→ Directions for this task: Rewrite the material below, changing every "czasowniki" to "słowa" and leaving all other text as it is.

[Dataset entries]

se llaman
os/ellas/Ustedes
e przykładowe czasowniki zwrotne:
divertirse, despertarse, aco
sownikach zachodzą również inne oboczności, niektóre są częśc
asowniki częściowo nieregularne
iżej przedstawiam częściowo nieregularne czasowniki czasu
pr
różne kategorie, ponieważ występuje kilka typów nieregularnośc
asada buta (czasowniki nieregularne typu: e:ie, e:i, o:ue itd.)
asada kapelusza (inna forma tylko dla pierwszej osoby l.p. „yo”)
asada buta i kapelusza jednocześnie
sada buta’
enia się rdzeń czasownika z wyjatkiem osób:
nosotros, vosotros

→ Response to this exercise:
se llaman
os/ellas/Ustedes
e przykładowe słowa zwrotne:
divertirse, despertarse, aco
sownikach zachodzą również inne oboczności, niektóre są częśc
asowniki częściowo nieregularne
iżej przedstawiam częściowo nieregularne słowa czasu
pr
różne kategorie, ponieważ występuje kilka typów nieregularnośc
asada buta (słowa nieregularne typu: e:ie, e:i, o:ue itd.)
asada kapelusza (inna forma tylko dla pierwszej osoby l.p. „yo”)
asada buta i kapelusza jednocześnie
sada buta’
enia się rdzeń czasownika z wyjatkiem osób:
nosotros, vosotros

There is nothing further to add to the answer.